What do you do if you want to have texts on images and videos read by a computer? At CentERdata we employ Optical Character Recognition (OCR). OCR is also used in other forms of non-digitally readable media where text extraction is desired. Consider, for example, automatic number-plate recognition, automatic processing of PDFs, or digitizing scanned or photographed documents.
OCR is widely used to digitize collections of text works, such as books, reports or old archives. In particular libraries, national archives, and museums utilize OCR and similar techniques to this end. Also Google is involved in digitizing books on a massive scale in collaboration with publishers. However, OCR should not be directly linked to Handwritten Text Recognition (HTR), which is much more complicated than recognizing printed text due to the wide variation in writing methods, especially in ancient writings.

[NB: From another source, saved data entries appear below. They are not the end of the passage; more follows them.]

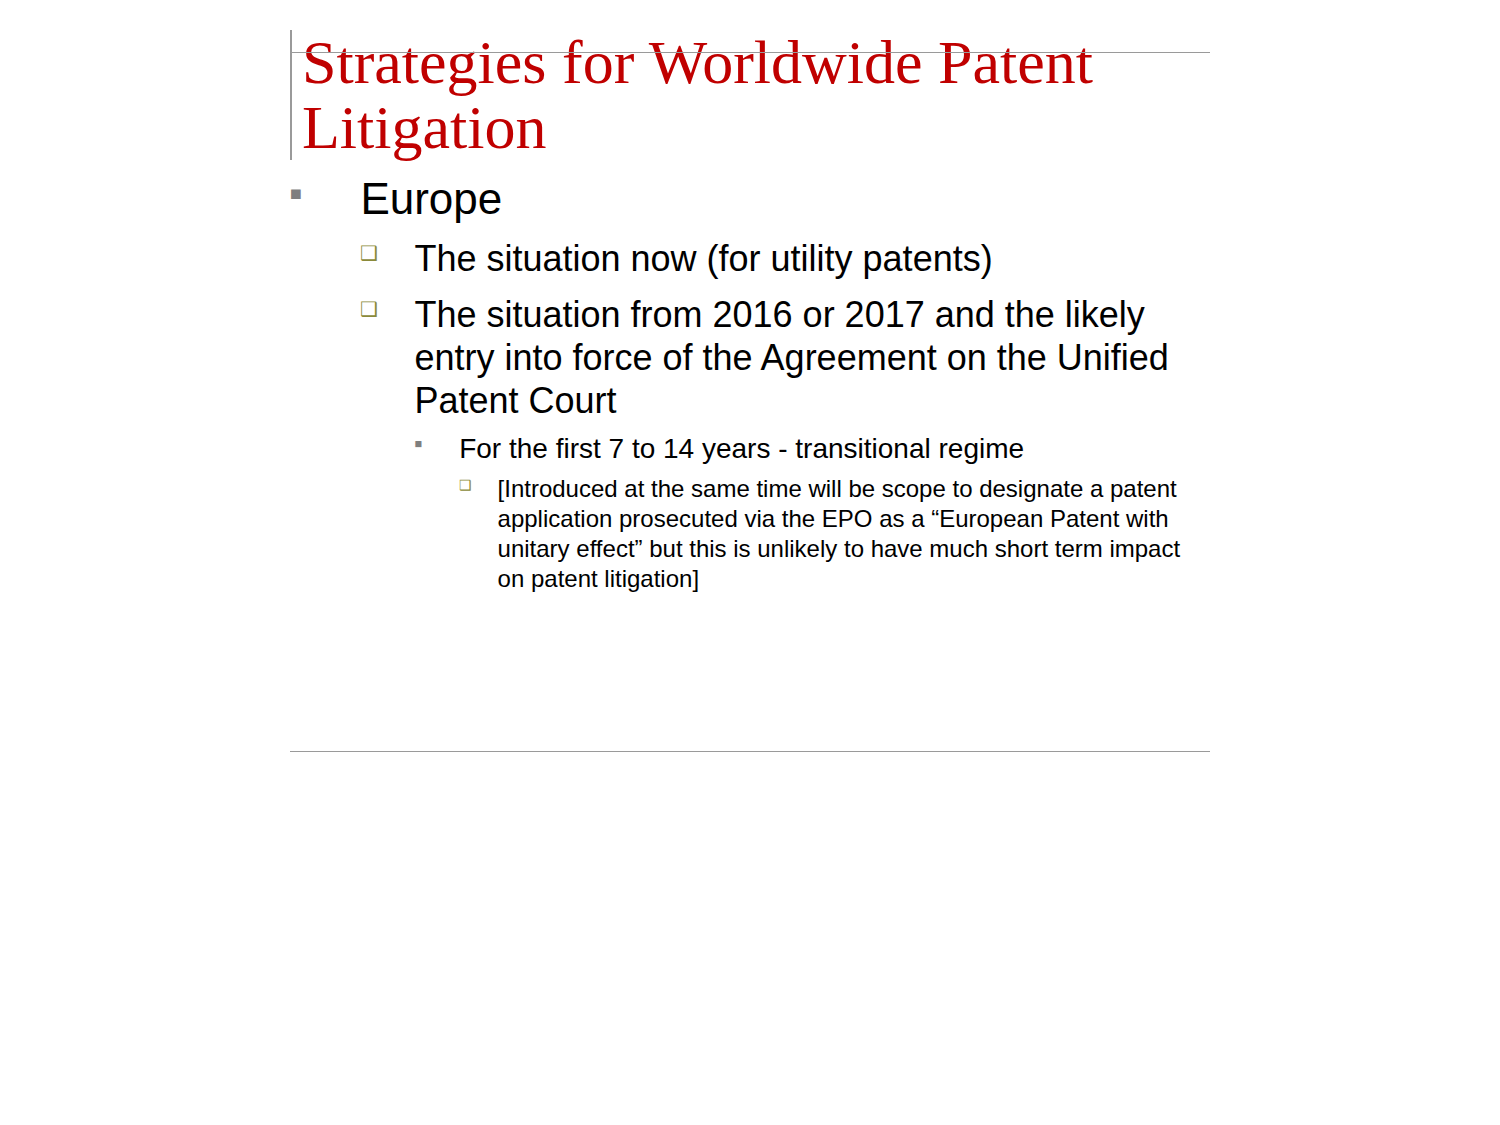Strategies for Worldwide Patent Litigation
Europe
The situation now (for utility patents)
The situation from 2016 or 2017 and the likely entry into force of the Agreement on the Unified Patent Court
For the first 7 to 14 years - transitional regime
[Introduced at the same time will be scope to designate a patent application prosecuted via the EPO as a “European Patent with unitary effect” but this is unlikely to have much short term impact on patent litigation]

In OCR, the locations of texts on images are first detected. Following is a clear segmentation of the letters for character recognition. Finally, a classification of the characters takes place, which is the heart of text recognition. Thus, at least two layers of deep learning are involved; for detecting texts and for classifying texts. Deep learning can also be applied for character segmentation, but this is usually done through projection segmentation.
CentERdata is experienced in the application of OCR techniques. Aside from character recognition, many more techniques are involved in the complete OCR process. An important task is, for example, the preprocessing of a photo or document to make the text properly machine-readable. The texts are normalized, whereby brightness, noise, contrast and orientation are treated.
After texts are read, post-processing takes place, for example by applying an automatic spelling correction and an evaluation of the accuracy of text recognition.
Information extraction from thousands of PDFs
Companies are required to submit annual reports. These are available online and sometimes date back several decades. Extracting information from these, especially scanned PDFs can be a daunting task. An important aspect here is to extract information quickly and with high accuracy. This involves a lot of technical expertise, which goes beyond just knowledge and skills in OCR.
For this project we work together with Foundation for Auditing Research (FAR). We are data science consultants developing and improving a tailor-made OCR tool for automatically reading and digitizing thousands of PDFs (annual reports, figures, images, board reports, etc.). The aim is that the OCR tool can be applied repeatedly on annually published reports. After the reports have been accurately read, the next step is to extract specific information from these documents using text mining techniques.